Lesetext
T. Öchsner u. M. Bauchmüller

Wenn Wirtschaftsminister Rainer Brüderle, 64, über Deutschland spricht, ist alles groß und gewichtig: Erfinder, die mit Dünger die Landwirtschaft revolutionieren; Philharmoniker, die im Flug japanische Herzen erobern; Städte mit jahrtausendealter Geschichte. Spricht Brüderle über deutsche Politik, liegen die Dinge anders. Dann beklagt er Strategien, die zu wenig langfristig ausgelegt sind, eine Koalition, die sich im Streit profiliert, bei Steuern, Kernkraft, Wachstumspaket. "Wir müssen lernen, gemeinsam eine Melodie in derselben Tonart zu singen", sagt Brüderle.

Rainer Brüderle: "Herr Rüttgers ist volljährig und muss wissen, was er macht." (Foto: Foto: dpa)

SZ: Herr Brüderle, Ihr erstes Auto war ein Opel-Kadett.

Brüderle: Der war von meinem Vater.

SZ: Und heute?

Brüderle: Fahre ich einen Mercedes.

SZ: Sie würden sich auch keinen Opel kaufen?

Brüderle: Das würde ich so nicht sagen. Ich könnte mir zum Beispiel einen Opel Corsa als Zweitwagen gut vorstellen, weil sich mit dem in der Stadt prima parken lässt. An meiner Nachfrage liegt es jedenfalls nicht, dass Opel Probleme hat.

Aufgaben
A. Welches Auto fährt Brüderle laut dem Interview mit Rainer Brüderle heute?
B. Gib für jede der folgenden Aussagen an, ob sie mit dem Interview mit Rainer Brüderle übereinstimmt, und belege dein Ja oder Nein mit den entscheidenden Worten daraus: (i) Brüderles erstes Auto stammte von seinem Vater. (ii) Brüderle schließt den Kauf eines Opel grundsätzlich aus. (iii) Brüderle ist 64 Jahre alt.
C. Setze das Interview mit Rainer Brüderle nach seiner letzten Antwort fort.
Die Einträge werden hier nicht gebraucht.

Material
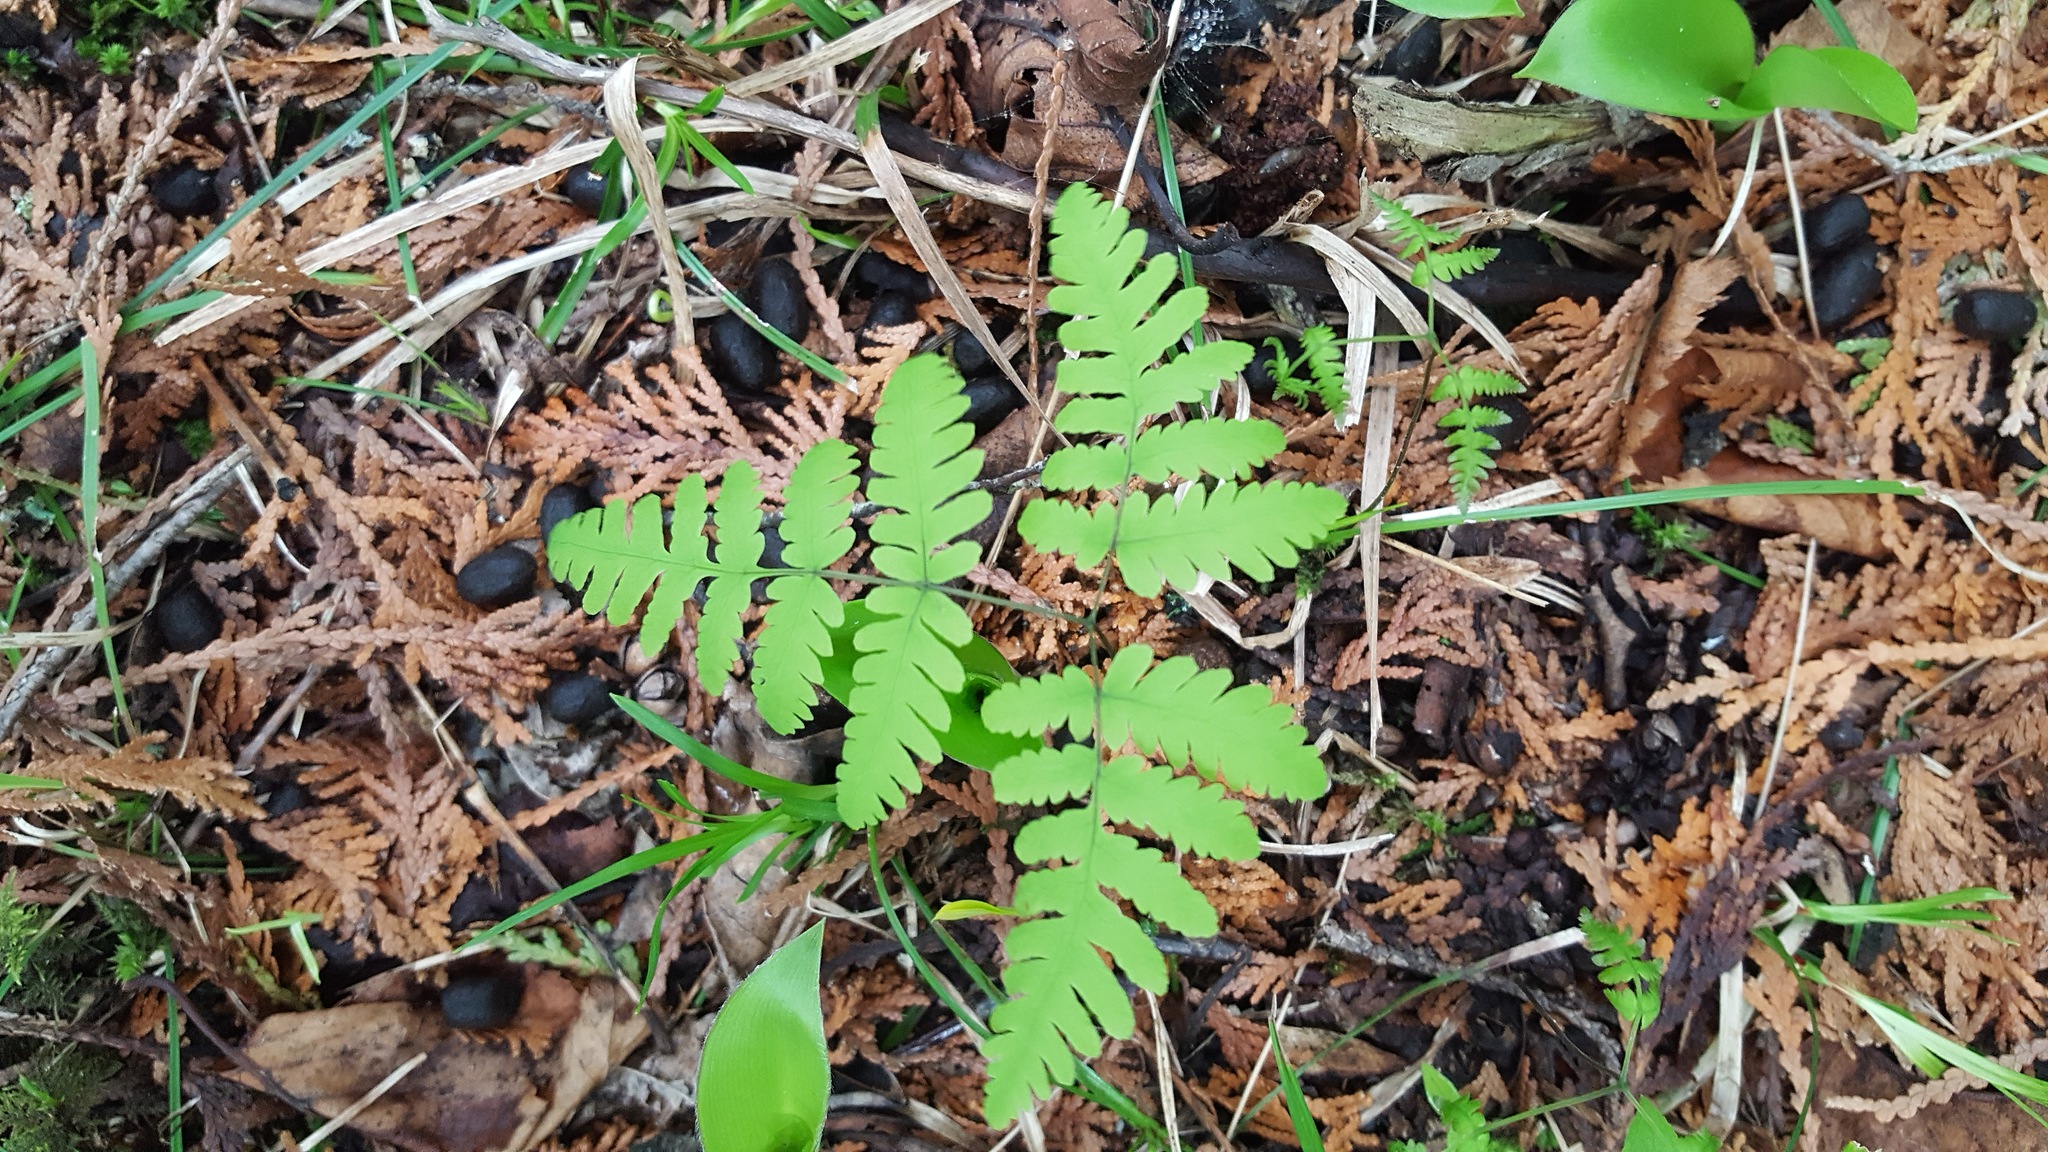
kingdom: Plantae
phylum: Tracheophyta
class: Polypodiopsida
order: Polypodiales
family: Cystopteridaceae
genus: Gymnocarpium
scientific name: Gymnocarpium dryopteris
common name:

Ergebnisse je Aufgabe
A. Einen Mercedes.

B.
(i) Ja: „Der war von meinem Vater.“
(ii) Nein: „Das würde ich so nicht sagen.“
(iii) Ja: „Wirtschaftsminister Rainer Brüderle, 64“

C.
SZ: Aber Sie sollen die Probleme lösen helfen. Der Opel-Mutterkonzern General Motors (GM) will viel Geld für die Opel-Sanierung von Bund und Ländern, 1,5 Milliarden Euro. Steigen Sie ein?

Brüderle: Bevor wir das Sanierungskonzept und den Finanzierungsplan von GM bewerten, ist die Europäische Kommission am Zug. Ich habe den neuen Vizepräsidenten der Europäischen Kommission, Joaquin Almunia, gebeten, kritisch zu untersuchen, ob das Unternehmenskonzept tragfähig ist und ob Wettbewerbsverzerrungen in Europa ausgeschlossen werden können.

SZ: Heißt das, die Bundesregierung hat gar nichts zu sagen?

Brüderle: Das heißt, dass zuerst Brüssel Stellung nimmt. Darauf haben wir uns Anfang Dezember mit der Kommission und allen anderen europäischen Mitgliedsstaaten geeinigt.

SZ: Können Sie sich dieses Prozedere nicht gleich sparen? GM will Mittel aus dem Deutschland-Fonds. Der aber schließt staatliche Kredite oder Bürgschaften ausdrücklich aus für Firmen, die schon vor der Krise in einer Schieflage waren. Genau das ist bei Opel der Fall.

Brüderle: GM hat wie jedes andere Unternehmen auch das Recht, einen Antrag auf Staatshilfe zu stellen. Wir haben die Pflicht, jeden Antrag sorgfältig nach den für alle geltenden objektiven Kriterien zu prüfen. Ein juristischer Anspruch auf Förderung besteht nicht.

SZ: Sie waren beim Thema Steuergeld für Opel immer sehr zurückhaltend. Im Landtags-Wahlkampf in Nordrhein-Westfalen könnte das riskant werden. Da stellt sich Ministerpräsident Jürgen Rüttgers von der Union womöglich bald vor die Werkstore in Bochum, um als Arbeiterführer Wählerstimmen zu angeln.

Brüderle: Herr Rüttgers ist volljährig und muss wissen, was er macht.

SZ: Und was sagen Sie dazu, dass die Opel-Manager 2010 wieder auf Bonus-Zahlungen hoffen können?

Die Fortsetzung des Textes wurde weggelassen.